(SOURCE INFORMATION begins)
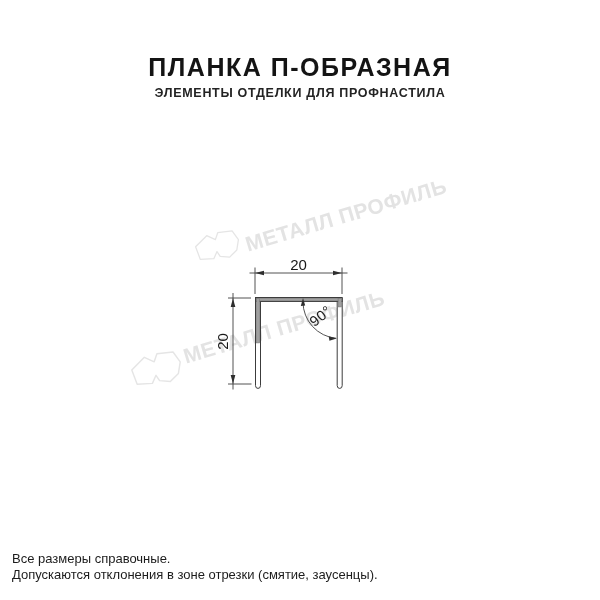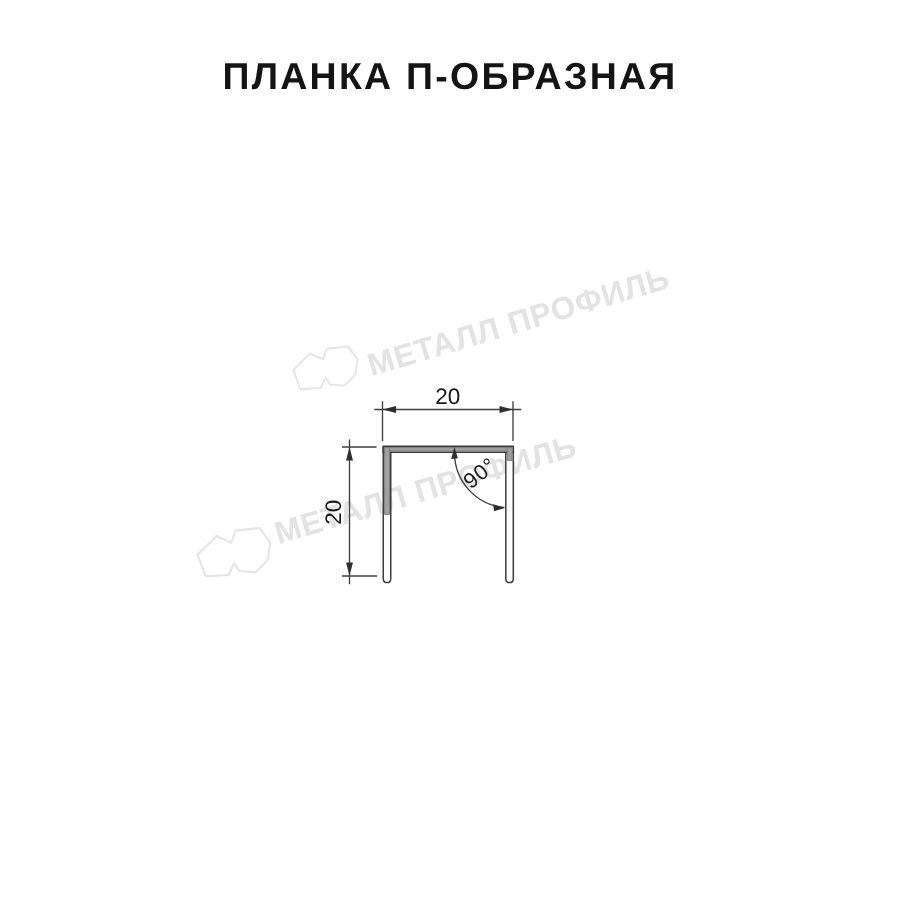--- a/index.html
+++ b/index.html
@@ -2,21 +2,21 @@
 <html><head>
 <meta charset="utf-8">
 <style>
   html,body{margin:0;padding:0;}
   body{
     width:600px;height:600px;position:relative;overflow:hidden;
     background:#ffffff;
     font-family:"Liberation Sans", sans-serif;
   }
   
-  .header{position:absolute;top:37px;left:0;width:600px;text-align:center;}
+  .header{position:absolute;top:53px;left:0;width:600px;text-align:center;}
   .title-line{
     font-size:25px;font-weight:bold;line-height:28px;letter-spacing:1.5px;
     color:#141414;white-space:nowrap;
   }
   .subtitle{
     margin-top:5px;font-size:12.5px;font-weight:bold;letter-spacing:0.7px;
     color:#232323;white-space:nowrap;
   }
   
   .wm-layer{position:absolute;inset:0;z-index:1;}
@@ -48,20 +48,21 @@
   <div id="wm1-text" class="wm-text">МЕТАЛЛ ПРОФИЛЬ</div>
 
   <svg id="wm2-logo" class="wm-logo" viewBox="0 0 58 42">
     <path d="M8,38 L2,22 L16,8 L27,13 L30,4 L48,2 L56,13 L54,26 L45,35 L33,34 L29,28 L25,37 Z" fill="none" stroke="#e5e5e5" stroke-width="1.6" stroke-linejoin="round"></path>
   </svg>
   <div id="wm2-text" class="wm-text">МЕТАЛЛ ПРОФИЛЬ</div>
 </div>
 
 <div class="header">
   <div class="title-line">ПЛАНКА П-ОБРАЗНАЯ</div>
+  <div class="subtitle">ЭЛЕМЕНТЫ ОТДЕЛКИ ДЛЯ ПРОФНАСТИЛА</div>
 </div>
 
 <svg class="drawing" width="230" height="150" viewBox="175 250 230 150">
 
   <path d="M255.5,298 L255.5,385.6 Q255.5,388.4 258,388.4 Q260.5,388.4 260.5,385.6 L260.5,298 Z" fill="#ffffff" stroke="#3c3c3c" stroke-width="1"></path>
   <path d="M337.2,298 L337.2,385.6 Q337.2,388.4 339.7,388.4 Q342.2,388.4 342.2,385.6 L342.2,298 Z" fill="#ffffff" stroke="#3c3c3c" stroke-width="1"></path>
 
   <rect x="255.5" y="297.5" width="86.7" height="4" fill="#ffffff" stroke="#3c3c3c" stroke-width="1"></rect>
 
   <rect x="256.4" y="298.4" width="85" height="2.4" fill="#a0a0a0" stroke="#787878" stroke-width="0.7"></rect>
@@ -86,13 +87,15 @@
   <polygon points="233,384 230.7,375 235.3,375" fill="#2e2e2e"></polygon>
   <text x="222.5" y="341.5" text-anchor="middle" dominant-baseline="central" font-size="15" fill="#191919" transform="rotate(-90 222.5 341.5)">20</text>
 
   <path d="M303,302 A36.6,36.6 0 0 0 336.2,338.3" fill="none" stroke="#3f3f3f" stroke-width="0.9"></path>
   <polygon points="303,298 300.8,306 305.2,305.5" fill="#2e2e2e"></polygon>
   <polygon points="336.6,338.6 328.8,336.2 329.4,340.8" fill="#2e2e2e"></polygon>
   <text x="320.5" y="316" text-anchor="middle" dominant-baseline="central" font-size="14.5" letter-spacing="0.5" fill="#1b1b1b" transform="rotate(-38.5 320.5 316)">90°</text>
 </svg>
 
 <div class="footer">
+  <div>Все размеры справочные.</div>
+  <div>Допускаются отклонения в зоне отрезки (смятие, заусенцы).</div>
 </div>
 
 </body></html>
(SOURCE INFORMATION ends)
TASK STATEMENT
Retrieve each line from the records above where the word "space" occurs.

RESPONSE BOX
     color:#141414;white-space:nowrap;
     color:#232323;white-space:nowrap;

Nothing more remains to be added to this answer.